Philipp’s sound has sent him around the world. America, Turkey, France, Switzerland, Tunisia and Russia have danced to the sounds of Krink. Especially the countries in Eastern Europe have had strange twists and turns along the way.
Sleeping with the secret service
Playing a beautiful architecture soviet landmark like the Demirchyan Arena in Armenia with Budakid and Miyagi has been a definite highlight for Philipp. Understandable, because there is something to taking electronic music out of its usual grimy environment and into a magnificent concert hall. Philipp has also arrived to a gig in Russia where the security at the club were carrying guns. A scenario that does not really fit with the vibe of the underground – at least not in my book. Let’s instead dwell on another gig in Russia where Philipp and his agent ended up in the nest of the Russian secret service.

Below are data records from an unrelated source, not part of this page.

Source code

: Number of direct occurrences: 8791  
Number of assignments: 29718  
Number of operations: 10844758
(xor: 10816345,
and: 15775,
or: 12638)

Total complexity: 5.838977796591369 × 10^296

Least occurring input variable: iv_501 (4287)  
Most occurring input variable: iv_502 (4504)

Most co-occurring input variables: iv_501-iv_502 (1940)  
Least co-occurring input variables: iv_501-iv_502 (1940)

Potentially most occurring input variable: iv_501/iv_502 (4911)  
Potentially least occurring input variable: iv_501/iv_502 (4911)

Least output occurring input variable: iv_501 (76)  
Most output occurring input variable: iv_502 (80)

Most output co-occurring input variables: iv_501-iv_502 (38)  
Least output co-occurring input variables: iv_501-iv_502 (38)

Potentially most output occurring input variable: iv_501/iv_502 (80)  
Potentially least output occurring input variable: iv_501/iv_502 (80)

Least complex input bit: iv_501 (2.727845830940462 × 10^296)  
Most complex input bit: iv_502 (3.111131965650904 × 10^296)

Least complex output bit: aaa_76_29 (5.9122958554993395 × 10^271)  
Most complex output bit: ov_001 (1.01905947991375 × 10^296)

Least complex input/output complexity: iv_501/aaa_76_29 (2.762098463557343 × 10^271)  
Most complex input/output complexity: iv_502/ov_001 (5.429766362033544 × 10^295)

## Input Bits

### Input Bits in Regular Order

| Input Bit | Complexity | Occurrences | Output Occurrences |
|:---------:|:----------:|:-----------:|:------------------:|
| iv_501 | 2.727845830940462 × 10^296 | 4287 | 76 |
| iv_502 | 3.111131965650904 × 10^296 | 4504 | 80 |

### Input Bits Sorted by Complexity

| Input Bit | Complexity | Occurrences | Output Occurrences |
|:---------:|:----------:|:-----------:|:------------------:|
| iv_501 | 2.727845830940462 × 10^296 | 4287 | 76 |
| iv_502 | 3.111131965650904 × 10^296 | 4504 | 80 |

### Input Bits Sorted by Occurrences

– We were in Moscow for a gig and went to check in at the hostel. The single room we thought we had reserved was not available, so we had to sleep in a dorm room. Not optimal, but when it’s for a short time, it works. We met a few of our six potential roommates when we arrived. My agent knew Russian, so we small talked a bit before we went about with our day. They seemed nice, so didn’t think much of it before the following night. I woke up coughing in the middle of the night. Then in the dark I just heard this voice in perfect English asking me to please stop. I was confused to say the least, since the voice in the dark was new. How would he know that I didn’t know Russian. In the morning we were alone in the room and one of the guys had left a note book open, so we had a look and it was full of notes and observations. A quick Google search later we found out the the FSS building was right across the street from the hostel. Not that we felt unsafe in any way, but it was quite strange to have been sleeping with officers of the FSS. At least we assume that’s who they were, says Philipp with a laugh.
With these strange experiences from the road we make a full stop for this round of Krink stories. But once the pandemic is over and we can finally gather again, I hope to be on the dancefloor when Krink is cranking out some of those dirty, slow energetic suppositories of techno into our bodies and souls. Philipp might feel the imposter syndrome from time to time, but the Krink story is far from over.